Lynch asked the witness if Thongsavanh had any blood on his clothes or whether Barajas had seen him with a knife that night.

“No,” Barajas said.

“You don’t like Chad Aube, do you?” Assistant Attorney General Lisa Marchese asked Barajas during cross-examination.

“We’re not friends,” Barajas answered.

She frequently asked Barajas if he had been telling the truth when he testified at the 2003 trial.

“Yes,” he answered sometimes; other times, he said, “I guess so.”

She asked if he saw Thongsavanh with Barajas’ black-handled knife the night McDuffee was stabbed.

“No,” Barajas said in the monotone that marked most of his testimony.

Marchese then prompted Barajas to read his 2003 testimony in which he said Thongsavanh was playing with the knife in his SUV as they rode from the fight.

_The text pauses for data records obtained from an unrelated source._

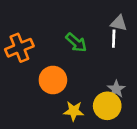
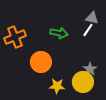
white line: (114, 39) -> (88, 30), turned 32
green arrow: (76, 43) -> (59, 33), turned -30

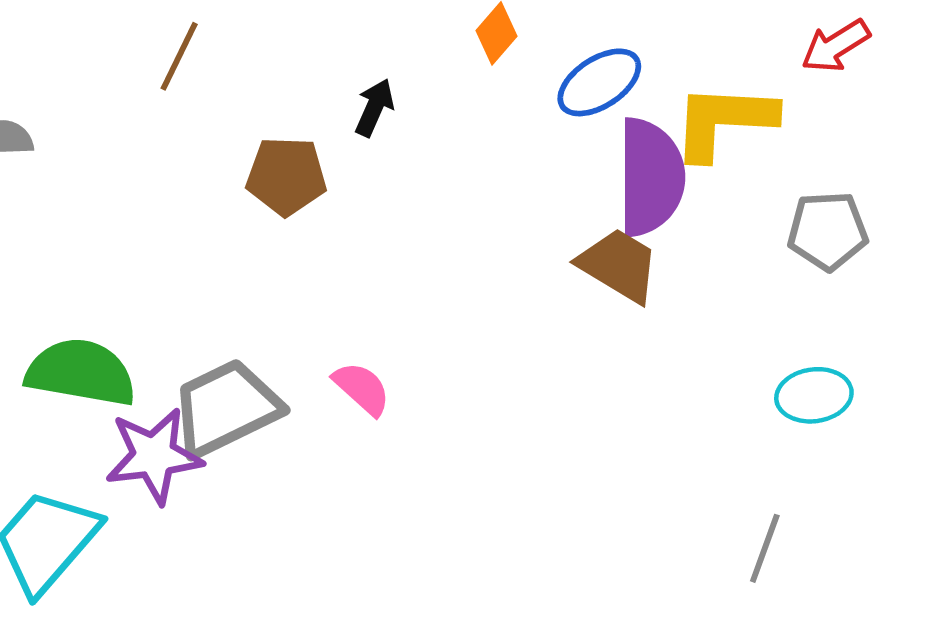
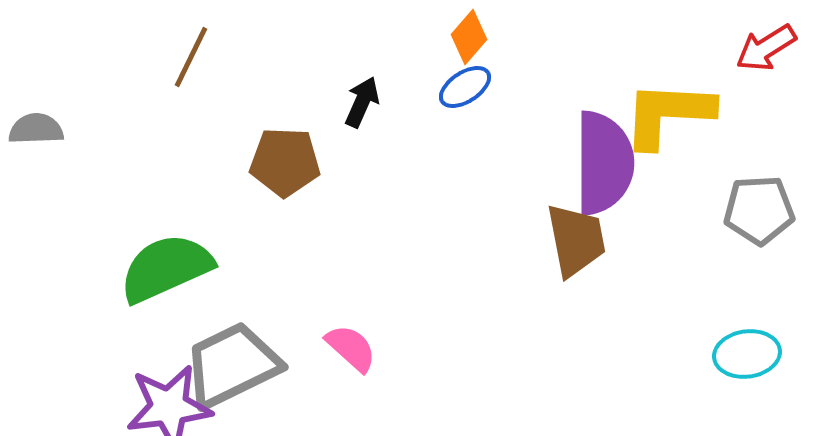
blue ellipse: (599, 82) -> (465, 87), moved, size x0.7
brown trapezoid: (619, 265) -> (576, 240), turned 48
green semicircle: (81, 372) -> (166, 268), moved, turned -34

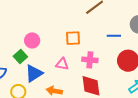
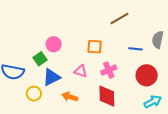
pink cross: (90, 60) -> (109, 70), turned -35

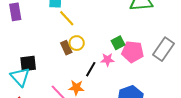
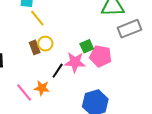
gray rectangle: (164, 49) -> (129, 29), moved, turned 30
pink star: (107, 60) -> (75, 62), size x1.5

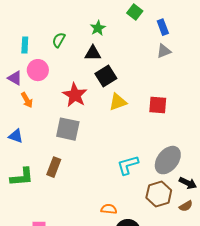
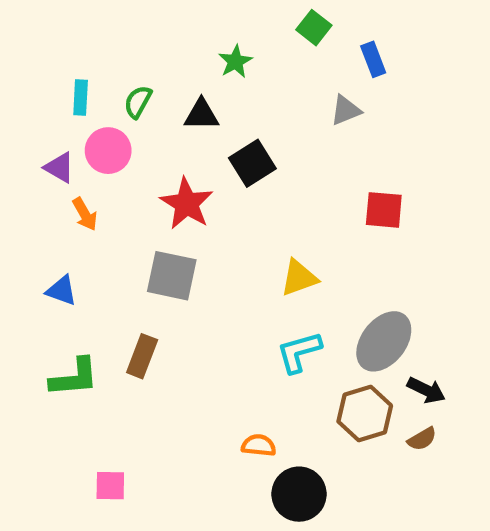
green semicircle: (59, 40) -> (138, 102), moved
gray triangle: (164, 51) -> (346, 110), moved
black triangle: (93, 53) -> (201, 114), moved
yellow triangle: (118, 102) -> (299, 278), moved
red square: (158, 105) -> (384, 210), moved

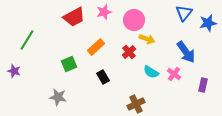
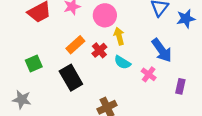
yellow arrow: (147, 39) -> (119, 36), turned -126
orange rectangle: (96, 47) -> (75, 45), moved
cyan semicircle: (151, 72) -> (122, 62), moved
black rectangle: (103, 77) -> (71, 78), size x1.6

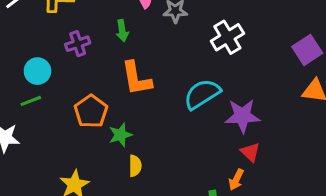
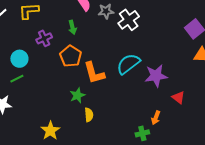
white cross: (227, 37) -> (129, 20), moved
orange L-shape: (136, 78) -> (94, 73), moved
orange pentagon: (91, 111) -> (71, 56), moved
red triangle: (250, 152) -> (178, 97), moved

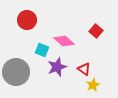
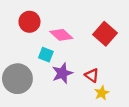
red square: (96, 31) -> (105, 34), size x1.5
pink diamond: (64, 41) -> (61, 35), moved

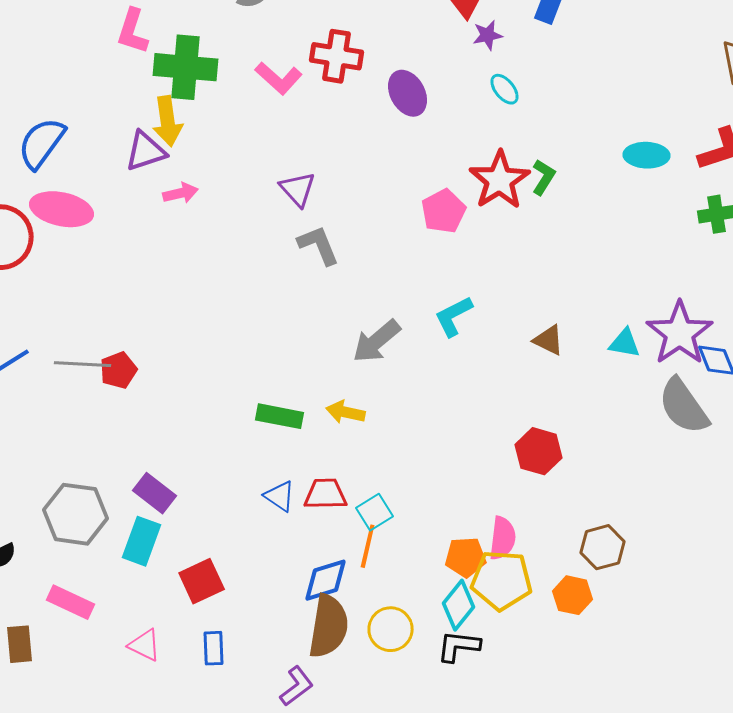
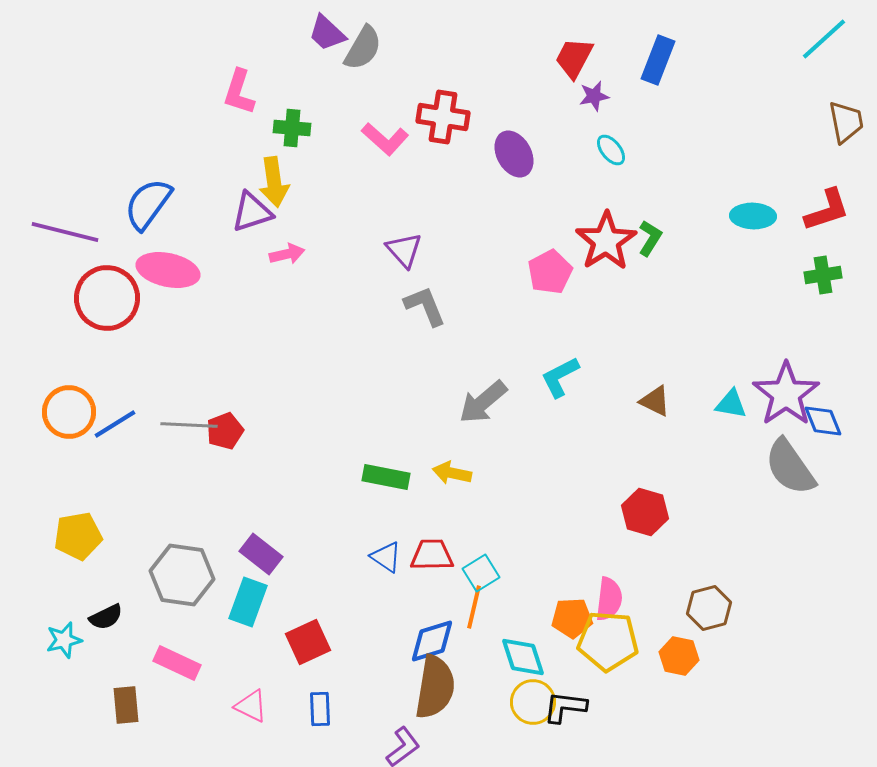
green cross: (186, 67) -> (292, 128), size x0.6
cyan diamond: (459, 605) -> (523, 657), moved, turned -57
yellow circle: (391, 629) -> (533, 702), moved

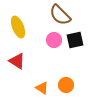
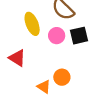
yellow ellipse: (18, 27) -> (32, 24), moved
orange circle: (66, 85) -> (62, 77), moved

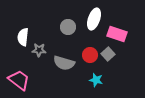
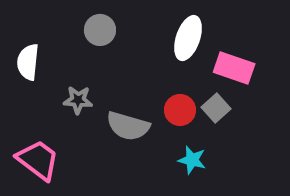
gray circle: (68, 27) -> (100, 30), moved
white semicircle: (23, 37) -> (28, 62), moved

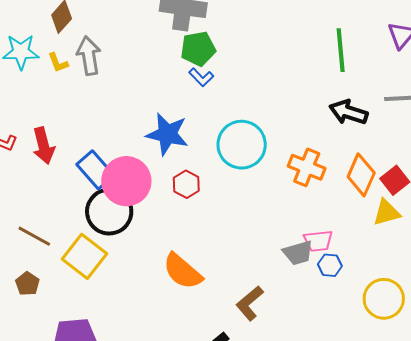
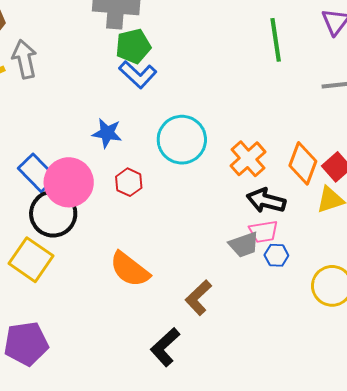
blue L-shape: (201, 77) -> (138, 74), size x1.5
black arrow: (348, 112) -> (266, 201), moved
blue star: (167, 134) -> (107, 133), size x0.7
orange cross: (307, 167) -> (248, 159), turned 30

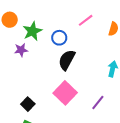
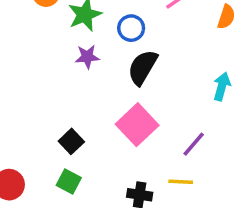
purple star: (21, 50) -> (87, 57), moved

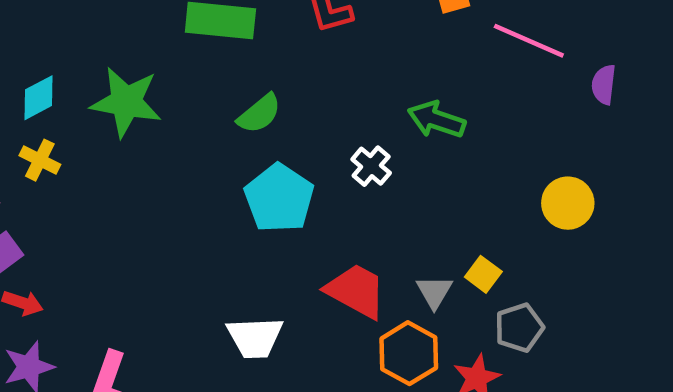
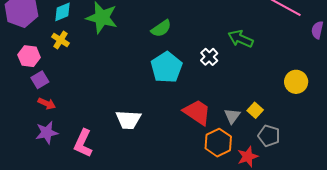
gray pentagon: (519, 328) -> (269, 136), turned 30
white trapezoid: (255, 337) -> (128, 120), moved

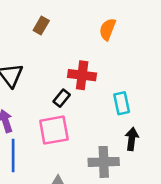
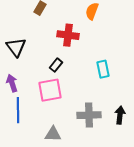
red cross: (82, 75) -> (68, 35), moved
black arrow: (132, 139) -> (120, 115), moved

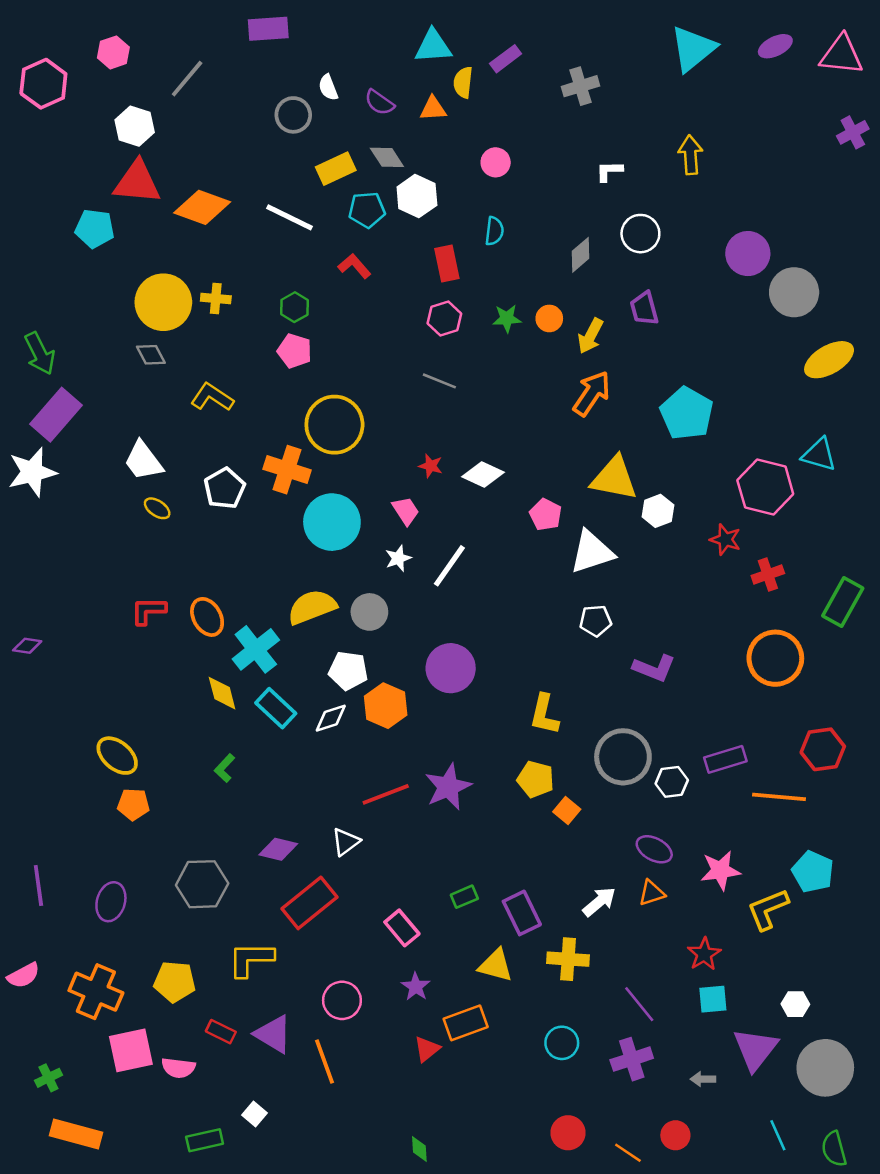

Thongsavanh was “holding” the knife and “flicking it open,” Barajas testified at that time.

On Friday, he said he didn’t remember saying that.

Marchese asked Barajas if he remembered testifying two years ago that while he was driving from the stabbing, Tao said to fellow passenger Thongsavanh, “‘You just jacked that kid,'” to which Thongsavanh said nothing.

“I don’t remember that,” Barajas said.

Marchese asked the witness if he remembered testifying that the last person he saw with his knife was Thongsavanh

Barajas said he didn’t remember.

On Friday, Barajas testified for the defense that he initially left Thongsavanh out of his early interviews with police because he “didn’t think there was any reason to” mention him.

Marchese asked him if he remembered testifying in 2003 that he and Tao agreed not to tell police that Tao told Barajas he saw Thongsavanh stab McDuffee.

Barajas said Friday he didn’t.

Before the state rested its case earlier Friday, Marchese asked the lead investigator, Maine State Police Detective Richard Fowler, to play a tape of Thongsavanh’s interview by police after his arrest on March 4, 2002. In that interview Fowler and Lewiston Police Detective Brian O’Malley told Thongsavanh that several people informed police he had not been home with his girlfriend the night of the stabbing, but Thongsavanh said he had been.

The trial will begin its third week at 9 a.m. Monday, with Thongsavanh expected to take the stand. Thongsavanh did not testify during the 2003 trial.